Elizabeth George delights in the variety of the English landscape, and researches scrupulously in order to give verisimilitude to her settings. Her last mystery novel is set primarily on the Island of Guernsey, a timely choice with the 60th anniversary of the second World War just passed, and the anniversary of the liberation of Auschwitz this year reminding us of the very real horrors of Nazi occupation. Guernsey was an occupied island, the possible model for the TV mini series Island At War screened last year (2004), and she refers to incidents very similar to those portrayed. Anyone who watched the drama will have a good sense of the kind of landscape and atmosphere that pertains on an island much smaller than our own, and of the tensions and resentments that the occupation will have left as a legacy.
The war is a significant event in the past lives of many of the novel's characters, but as ever George's novel is set in the present with only the attractively anachronistic Simon St James eschewing the convenience of mobile phones and laptop computers.

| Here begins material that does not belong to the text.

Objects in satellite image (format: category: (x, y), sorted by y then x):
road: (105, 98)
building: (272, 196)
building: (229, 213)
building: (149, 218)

For siblings Ruth and Guy Brouard, the war is the ever-present, primary event of their lives. They escaped the holocaust as children, but their entire extended family was obliterated, and there is no forgetting for them. Ruth creates needlepoint tapestries documenting the trauma of their early lives, and Guy, having made his fortune, sets out to recover the family's heirloom painting.
The search for and recovery of the painting is closely linked to the search for the murderer, and ties many of the strands of the story together. It also serves to reveal character, frequently at odds with both public persona and self-image, and precipitates the very exciting climactic event in the narrative. George's ability to write a gripping story from a number of points of view is a tribute to her powers of characterisation and narration. There is no explicit sex, no gratuitous violence, but there is evocation of place and person that gives her novels the special quality that makes the reader wish they would not end - despite the fact that ending is necessary to resolve the mystery.

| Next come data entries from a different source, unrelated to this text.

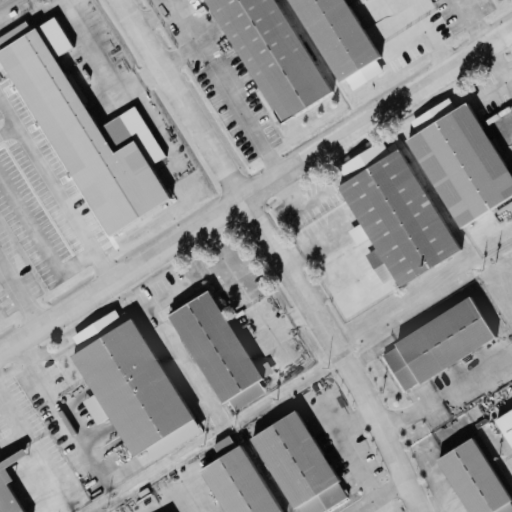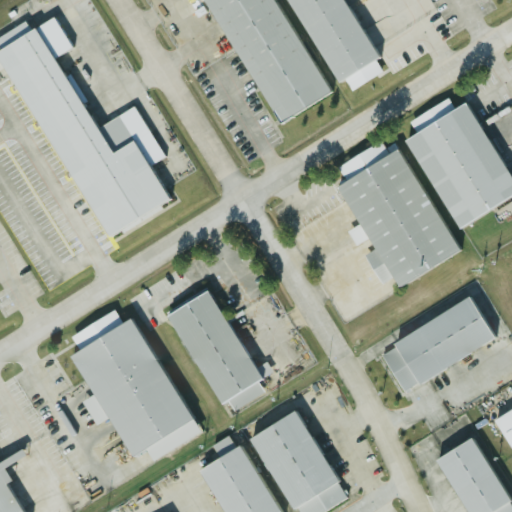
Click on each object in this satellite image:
road: (413, 8)
road: (151, 12)
road: (470, 22)
road: (69, 25)
road: (200, 28)
building: (333, 40)
building: (336, 40)
road: (434, 42)
road: (181, 49)
building: (265, 54)
building: (268, 54)
road: (498, 69)
road: (139, 77)
road: (249, 114)
road: (2, 132)
building: (82, 133)
building: (80, 137)
building: (455, 161)
building: (458, 161)
road: (256, 187)
road: (285, 192)
building: (391, 214)
building: (388, 215)
road: (278, 252)
road: (343, 252)
road: (228, 255)
road: (16, 285)
building: (433, 344)
building: (211, 351)
building: (214, 351)
road: (30, 368)
road: (471, 376)
building: (124, 382)
building: (125, 388)
road: (409, 413)
road: (356, 417)
building: (503, 426)
road: (63, 433)
road: (352, 445)
road: (35, 454)
building: (292, 465)
building: (468, 480)
building: (232, 482)
road: (375, 492)
building: (4, 493)
building: (5, 496)
road: (191, 500)
road: (373, 504)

However, there is one element in this novel that troubled me. The painting in question is of a saint seated before the building site of a Christian place of worship. Although not Jewish myself, I lived in a Jewish community for many years, and I found it hard to accept that a Jewish family would have such a painting in their home, hung over their dining table as a guest, almost, at the ceremonial seder. Ruth and Guy Brouard regard the lost painting as an heirloom of great sentimental value, the value being secondary. I consulted with several Jewish people, and to my surprise did not get a consensus on this issue. Some agreed that they would be most uncomfortable to have such a picture hung in their homes, and would never choose to do so. The Jewish religion does not acknowledge Christ, and its long history of persecution by Christian regimes does not suggest any kind of fondness or enjoyment of Christian religious scenes even on aesthetic grounds. However others felt that secular, or non-religious Jews might well keep such a painting for its aesthetic or financial worth.
This ambivalence provoked me to undertake further research, and I turned - as one does, but appropriately in this case, because I could test the probability of Guy Brouard's search throwing up the favourable result he achieved - to the Internet.
I discovered that a number of art works with Christian religious themes were seized from Jewish owners during the war. Most, it is true, were in collections, and one might reasonably suppose that other considerations than the faith of the collector would inform the choice of items. A few did seem to belong to ordinary householders, although this could never be taken for granted.
I also discovered that reputable museums and art galleries throughout the world are involved in efforts to restore art works to their rightful owners, and that there are a number of websites containing databases of art plundered during the war, and indeed lost or stolen under any circumstances. This was confirmatory evidence on two levels: the fictional search for the painting was clearly possible, and Elizabeth George had made sure that it was. It was gratifying to find that Elizabeth George had been thorough, as usual, much as my own instincts told me that I would have used a different subject for my fictional painting had I been writing the novel.
Once in research-mode, I embarked on a journey through Guernsey, checking on George's topography and geography. Here I was obliged to visit the library, Internet maps not being detailed enough. Once again, gratification ensued. I was able to locate the valleys, streets, churches and monuments she described. I envisaged popping over to Guernsey to embark on a tour along the lines of the Dickensian tours of London - or should that be tours of Dickensian London?
There is something paradoxically satisfying in discovering that a story has a real and observable setting on one or more levels. The intersection of fact and fiction makes both more interesting. Perhaps it places a limit on the suspension of disbelief, giving it an acceptable, or achievable dimension.
Suspension of disbelief to some extent is always part of the contract between reader and writer. George's extensive research, her carefully accurate rendering of both modern setting and historic event, even her punctilious advancement of the lives of her familiar characters, make it unlikely that she would succumb to a jarring anomaly. It is perhaps chief among the attractions that her narratives offer: the realism that attracted us as children when jolly adventure stories suggested that we too could embark on an exciting romp. We do not couch our response in these terms, perhaps, but the realism of a novel like A Place of Hiding gives us an opportunity to do what I have done - to research, to verify, to recognise perhaps, perhaps to learn. It holds out the possibility that the enchanted land is accessible, and the role of hero available to us all.